Because worst IPDs suppress responses below the spontaneous rates in many neurons, inhibition also clearly plays an important role in shaping cortical IPD sensitivity. Consequently, adaptation of inhibition likely contributes to dynamic conditioning in the cortex and elsewhere (Sanes et al., 1998). Although computational models of IPD processing based exclusively on adaptation of excitation successfully replicate some aspects of conditioned responses to triangular modulations of IPD (Cai et al., 1998), the addition of a post-inhibitory rebound (Borisyuk et al., 2001) was required to capture the full range of conditioning effects in the IC (Spitzer and Semple, 1993), where such effects are far less pronounced. Adaptation of both excitation and inhibition, occurring in the recorded neuron and its afferents, appears necessary to encompass the responses of IC neurons to trapezoidal frequency modulation and tone sequences (Malone and Semple, 2001). In progressively more central neurons, differential adaptation of excitatory and inhibitory afferents at multiple levels of the auditory pathway is likely to engender increasingly complex selectivity for dynamic acoustic signals.

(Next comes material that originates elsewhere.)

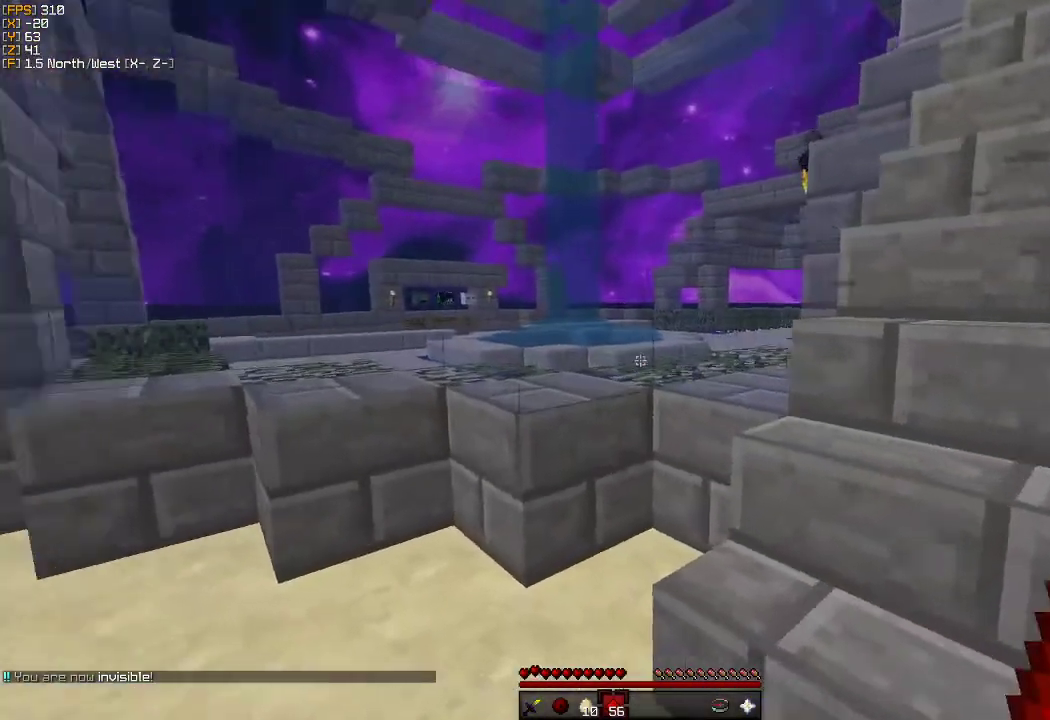
{"keys": ["a", "w"], "mouse": [], "events": []}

Implications for auditory motion processing
Because conditioning can be elicited by monaural frequency sweeps and steps in the IC (Malone and Semple, 2001), conditioning effects probably reflect a general sensitivity to stimuli that change in time rather than a special sensitivity to auditory signals that move in space. Nevertheless, nonspecific enhancement of temporal rate contrast results in enhanced motion direction selectivity for ecologically realistic motion, given the appropriate distribution of best static IPDs. Given the surprising lability of cortical responses to IPDs on the slopes of the static tuning function, even cells with tuning peaks that lie outside the ecological range could participate actively in the coding of ecological IPDs, increasing the size of the responding population.
Across best frequency, ITD tuning functions in the guinea pig IC are steepest about the midline (McAlpine et al., 2001), where psychophysical performance is also best (Hafter et al., 1975). The steepening of IPD tuning functions would improve the ability of single neurons to signal changes of IPD/ITD with changes in rate (Skottun, 1998). The dramatic shifts in IPD tuning obtained in the current study fundamentally reflect the enhancement of the contrast, in discharge rate, of the representation of changing IPDs: in effect, a transient and local steepening of the tuning function of each neuron within the IPD range spanned by the ongoing stimulus. This effect was demonstrated both during the relatively short (250 msec) 90° IPD sweeps and for long (1 sec) duration steady states separated by them, consistent with adaptive coding of IPD changes at multiple timescales.
Given the magnitude of context-dependent shifts in cortical IPD tuning, how is a veridical representation of sound source location maintained for moving sound sources? The phase lead of responses during the sweeps, relative to responses predicted from the static tuning function, is consistent with the psychophysical observation that the perceived location of moving sound sources is consistently biased in the direction of motion (Perrott and Musicant, 1977, 1981; Mateeff and Hohnsbein, 1988). Nevertheless, the independence of IPD tuning shifts and carrier frequencies is contrary to the speed dependence of such effects. In addition, shifts in azimuth tuning, particularly for low carrier frequencies, are much too large to be straightforwardly related to the “predictive tracking” (Wilson and O'Neill, 1998) observed in human psychophysical studies. Because all cortical cells exhibited context dependencies of roughly similar magnitudes, however, it is possible that the relative representation of IPD could be preserved across cells in the population. The same mechanisms that enhance the discharge rate contrast in the responses of a given neuron across time will also enhance, at any given point in time, the contrast in responses across neurons in the responding population. Thus, although the peak of the population response for a given IPD value occurring in a dynamic context will be displaced from the response peak elicited by the same IPD occurring statically, the enhanced edge of the response profile of the population could effectively identify the instantaneous location of a dynamic sound source.
Footnotes
This work was supported by the W. M. Keck Foundation and by National Institute of Mental Health Grant MH12293.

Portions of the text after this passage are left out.